Extracted data entries »
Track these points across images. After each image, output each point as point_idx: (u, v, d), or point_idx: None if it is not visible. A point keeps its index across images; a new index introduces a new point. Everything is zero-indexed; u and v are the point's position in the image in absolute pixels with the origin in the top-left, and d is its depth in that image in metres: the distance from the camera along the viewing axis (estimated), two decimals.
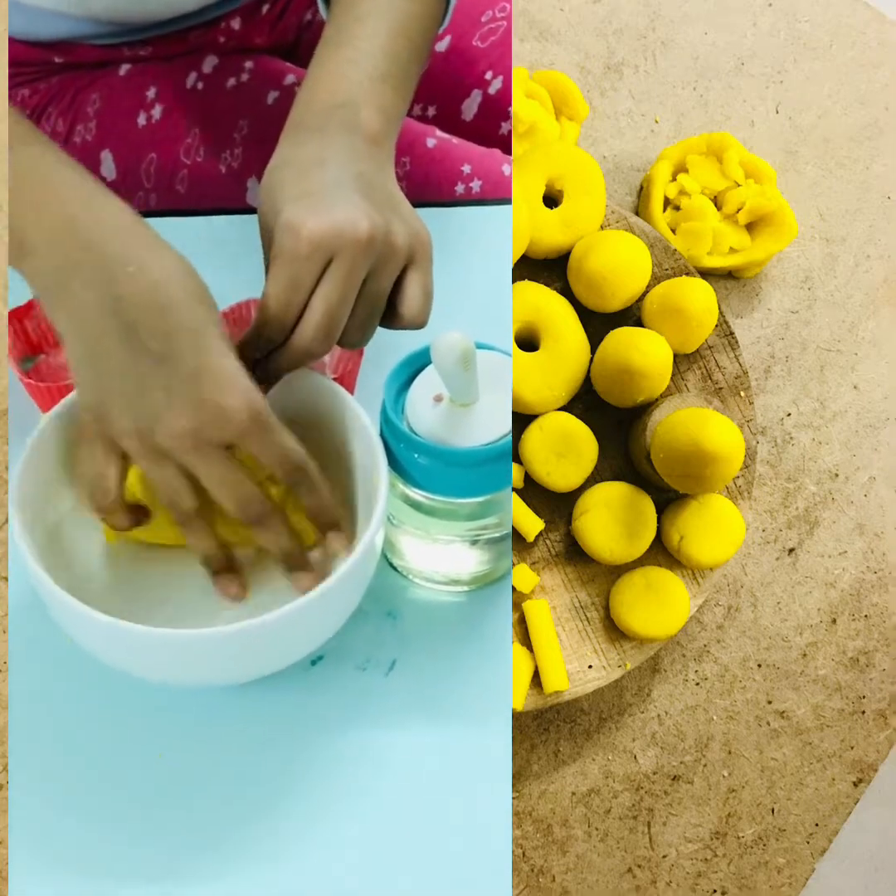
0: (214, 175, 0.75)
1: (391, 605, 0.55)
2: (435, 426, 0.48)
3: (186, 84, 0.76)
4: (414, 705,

---

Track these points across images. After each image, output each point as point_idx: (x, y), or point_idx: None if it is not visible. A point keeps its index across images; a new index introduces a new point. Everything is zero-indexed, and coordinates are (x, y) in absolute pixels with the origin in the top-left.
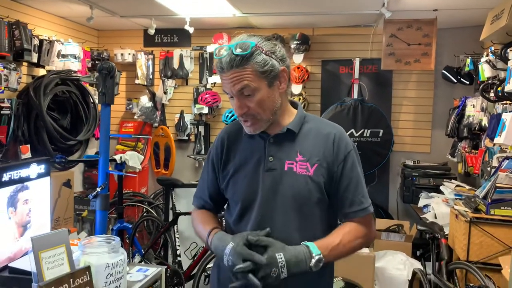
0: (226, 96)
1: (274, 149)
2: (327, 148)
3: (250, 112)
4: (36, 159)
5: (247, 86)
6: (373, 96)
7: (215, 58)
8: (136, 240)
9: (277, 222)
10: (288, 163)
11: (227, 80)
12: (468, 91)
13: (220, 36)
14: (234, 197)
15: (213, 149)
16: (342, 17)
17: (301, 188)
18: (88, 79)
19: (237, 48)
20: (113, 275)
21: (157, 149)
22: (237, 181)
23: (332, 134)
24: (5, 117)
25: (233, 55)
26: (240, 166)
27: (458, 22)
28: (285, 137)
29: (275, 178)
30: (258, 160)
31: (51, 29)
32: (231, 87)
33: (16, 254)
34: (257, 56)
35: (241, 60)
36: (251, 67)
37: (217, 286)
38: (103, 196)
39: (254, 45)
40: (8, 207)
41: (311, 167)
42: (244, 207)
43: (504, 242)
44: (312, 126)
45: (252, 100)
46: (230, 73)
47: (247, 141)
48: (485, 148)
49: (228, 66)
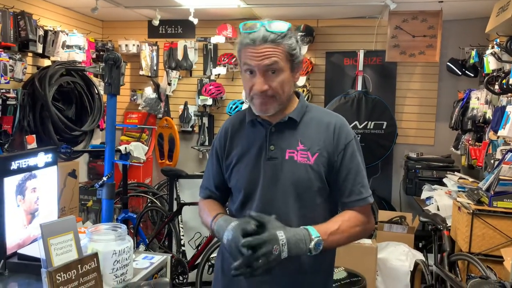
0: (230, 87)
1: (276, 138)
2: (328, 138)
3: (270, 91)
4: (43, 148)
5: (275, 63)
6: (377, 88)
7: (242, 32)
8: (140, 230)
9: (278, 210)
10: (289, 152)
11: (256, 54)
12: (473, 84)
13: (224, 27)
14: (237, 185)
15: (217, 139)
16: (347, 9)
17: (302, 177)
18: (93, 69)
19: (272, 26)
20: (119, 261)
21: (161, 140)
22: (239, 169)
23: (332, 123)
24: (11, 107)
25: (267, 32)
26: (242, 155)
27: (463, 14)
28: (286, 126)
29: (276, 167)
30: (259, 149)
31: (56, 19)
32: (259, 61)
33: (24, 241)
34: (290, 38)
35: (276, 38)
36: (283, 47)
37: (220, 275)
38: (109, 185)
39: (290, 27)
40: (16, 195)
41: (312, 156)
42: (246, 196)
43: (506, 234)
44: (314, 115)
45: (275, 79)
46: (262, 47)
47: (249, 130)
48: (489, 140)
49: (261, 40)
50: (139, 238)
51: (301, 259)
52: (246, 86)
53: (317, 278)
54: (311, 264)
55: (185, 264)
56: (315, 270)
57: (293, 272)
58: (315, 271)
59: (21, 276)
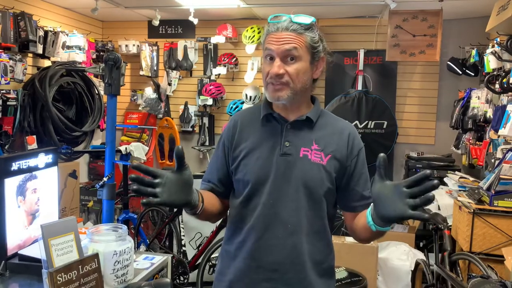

==

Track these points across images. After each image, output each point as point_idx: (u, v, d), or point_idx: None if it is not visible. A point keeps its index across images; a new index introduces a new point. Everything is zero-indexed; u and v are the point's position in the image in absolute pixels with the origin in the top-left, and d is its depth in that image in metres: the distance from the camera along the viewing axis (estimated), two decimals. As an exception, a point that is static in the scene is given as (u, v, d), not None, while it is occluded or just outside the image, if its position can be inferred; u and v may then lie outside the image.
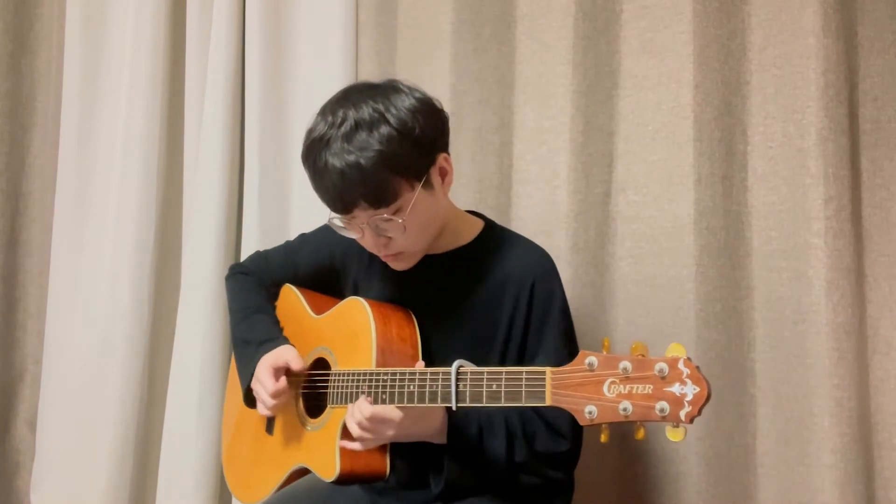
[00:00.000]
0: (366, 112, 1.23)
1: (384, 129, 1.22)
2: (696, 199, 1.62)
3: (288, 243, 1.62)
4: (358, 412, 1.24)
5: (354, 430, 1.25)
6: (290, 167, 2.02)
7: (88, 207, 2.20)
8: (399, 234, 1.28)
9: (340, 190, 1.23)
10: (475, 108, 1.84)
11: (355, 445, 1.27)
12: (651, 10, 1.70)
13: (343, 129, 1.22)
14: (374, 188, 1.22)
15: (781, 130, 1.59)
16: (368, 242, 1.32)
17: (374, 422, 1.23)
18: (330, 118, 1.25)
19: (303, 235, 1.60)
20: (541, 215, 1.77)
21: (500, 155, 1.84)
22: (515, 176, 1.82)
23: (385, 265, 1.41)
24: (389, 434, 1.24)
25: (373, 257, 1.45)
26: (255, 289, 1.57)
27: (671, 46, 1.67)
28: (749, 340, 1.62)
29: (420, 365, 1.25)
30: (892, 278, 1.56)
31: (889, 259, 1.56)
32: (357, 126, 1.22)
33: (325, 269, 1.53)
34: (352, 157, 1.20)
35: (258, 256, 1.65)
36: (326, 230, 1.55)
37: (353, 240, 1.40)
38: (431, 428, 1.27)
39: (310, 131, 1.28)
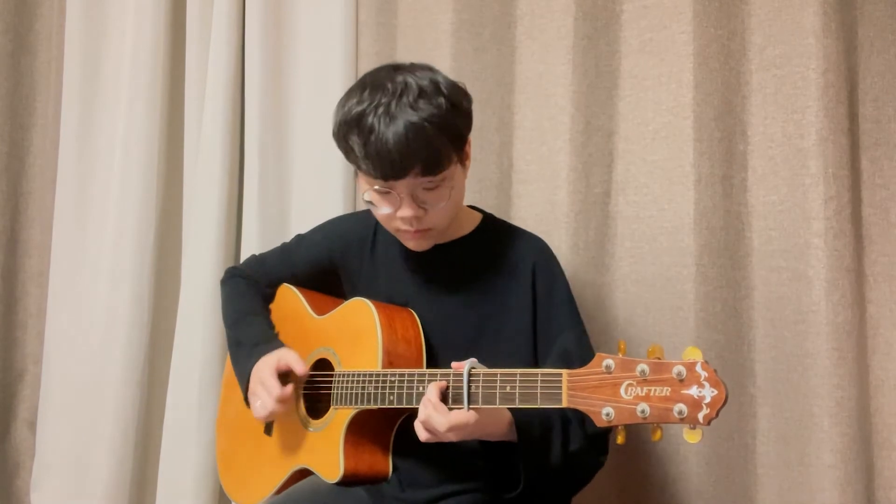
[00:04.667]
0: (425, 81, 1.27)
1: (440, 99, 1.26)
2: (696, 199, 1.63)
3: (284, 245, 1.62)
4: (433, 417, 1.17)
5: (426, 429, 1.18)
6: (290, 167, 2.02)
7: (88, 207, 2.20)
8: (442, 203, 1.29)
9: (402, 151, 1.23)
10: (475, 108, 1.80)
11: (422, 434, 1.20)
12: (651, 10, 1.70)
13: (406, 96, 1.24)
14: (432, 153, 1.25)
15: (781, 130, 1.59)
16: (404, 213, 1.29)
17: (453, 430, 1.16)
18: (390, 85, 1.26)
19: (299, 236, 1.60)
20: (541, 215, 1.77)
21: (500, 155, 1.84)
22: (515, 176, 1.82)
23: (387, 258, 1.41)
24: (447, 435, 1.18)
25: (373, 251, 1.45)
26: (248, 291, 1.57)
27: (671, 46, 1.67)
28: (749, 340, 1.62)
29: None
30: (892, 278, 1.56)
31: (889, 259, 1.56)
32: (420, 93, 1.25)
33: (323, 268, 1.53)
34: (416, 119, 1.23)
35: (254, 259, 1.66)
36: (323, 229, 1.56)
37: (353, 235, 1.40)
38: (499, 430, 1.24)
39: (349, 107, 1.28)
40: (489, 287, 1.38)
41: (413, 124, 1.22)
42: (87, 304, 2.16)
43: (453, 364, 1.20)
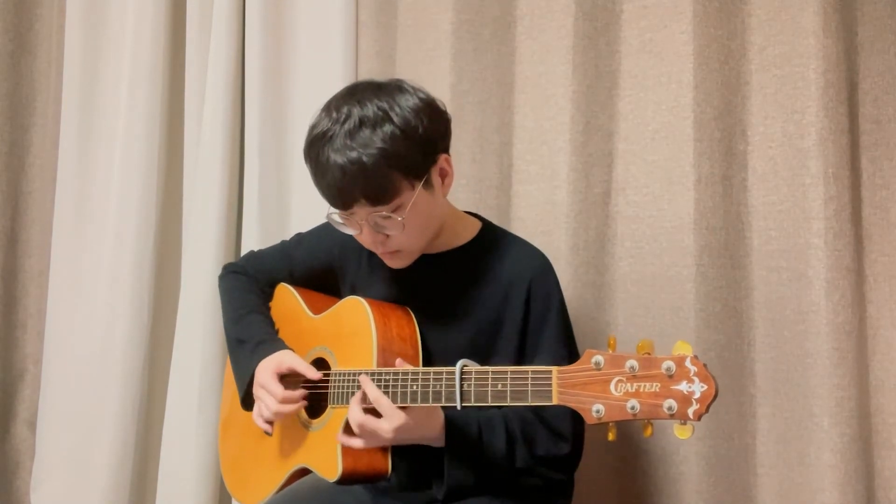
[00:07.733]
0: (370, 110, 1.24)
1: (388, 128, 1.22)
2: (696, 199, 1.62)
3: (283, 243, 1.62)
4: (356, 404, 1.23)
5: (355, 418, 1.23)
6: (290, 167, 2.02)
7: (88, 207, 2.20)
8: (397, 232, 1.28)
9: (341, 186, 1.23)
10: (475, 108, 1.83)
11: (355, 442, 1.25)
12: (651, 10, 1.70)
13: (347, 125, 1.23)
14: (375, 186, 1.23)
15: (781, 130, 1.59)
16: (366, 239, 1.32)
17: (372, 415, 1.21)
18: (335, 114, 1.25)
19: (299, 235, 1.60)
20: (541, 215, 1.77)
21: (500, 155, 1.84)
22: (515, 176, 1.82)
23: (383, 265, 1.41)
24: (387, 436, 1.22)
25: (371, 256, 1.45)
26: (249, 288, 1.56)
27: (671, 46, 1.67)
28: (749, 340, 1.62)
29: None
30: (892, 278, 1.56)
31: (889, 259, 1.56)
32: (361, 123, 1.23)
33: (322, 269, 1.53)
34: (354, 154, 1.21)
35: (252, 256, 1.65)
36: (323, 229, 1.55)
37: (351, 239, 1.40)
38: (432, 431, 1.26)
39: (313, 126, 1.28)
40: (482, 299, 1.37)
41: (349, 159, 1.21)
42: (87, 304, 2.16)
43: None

DIRECTIONS » All that should appear in the answer is the lines above from the line with "23: (385, 265, 1.41)" through the line with "43: (453, 364, 1.20)", retyped exactly, pictures left out.

SOLUTION TO THIS EXERCISE »
23: (385, 265, 1.41)
24: (389, 434, 1.24)
25: (373, 257, 1.45)
26: (255, 289, 1.57)
27: (671, 46, 1.67)
28: (749, 340, 1.62)
29: (420, 365, 1.25)
30: (892, 278, 1.56)
31: (889, 259, 1.56)
32: (357, 126, 1.22)
33: (325, 269, 1.53)
34: (352, 157, 1.20)
35: (258, 256, 1.65)
36: (326, 230, 1.55)
37: (353, 240, 1.40)
38: (431, 428, 1.27)
39: (310, 131, 1.28)
[00:04.667]
0: (425, 81, 1.27)
1: (440, 99, 1.26)
2: (696, 199, 1.63)
3: (284, 245, 1.62)
4: (433, 417, 1.17)
5: (426, 429, 1.18)
6: (290, 167, 2.02)
7: (88, 207, 2.20)
8: (442, 203, 1.29)
9: (402, 151, 1.23)
10: (475, 108, 1.80)
11: (422, 434, 1.20)
12: (651, 10, 1.70)
13: (406, 96, 1.24)
14: (432, 153, 1.25)
15: (781, 130, 1.59)
16: (404, 213, 1.29)
17: (453, 430, 1.16)
18: (390, 85, 1.26)
19: (299, 236, 1.60)
20: (541, 215, 1.77)
21: (500, 155, 1.84)
22: (515, 176, 1.82)
23: (387, 258, 1.41)
24: (447, 435, 1.18)
25: (373, 251, 1.45)
26: (248, 291, 1.57)
27: (671, 46, 1.67)
28: (749, 340, 1.62)
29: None
30: (892, 278, 1.56)
31: (889, 259, 1.56)
32: (420, 93, 1.25)
33: (323, 268, 1.53)
34: (416, 119, 1.23)
35: (254, 259, 1.66)
36: (323, 229, 1.56)
37: (353, 235, 1.40)
38: (499, 430, 1.24)
39: (349, 107, 1.28)
40: (489, 287, 1.38)
41: (413, 124, 1.22)
42: (87, 304, 2.16)
43: (453, 364, 1.20)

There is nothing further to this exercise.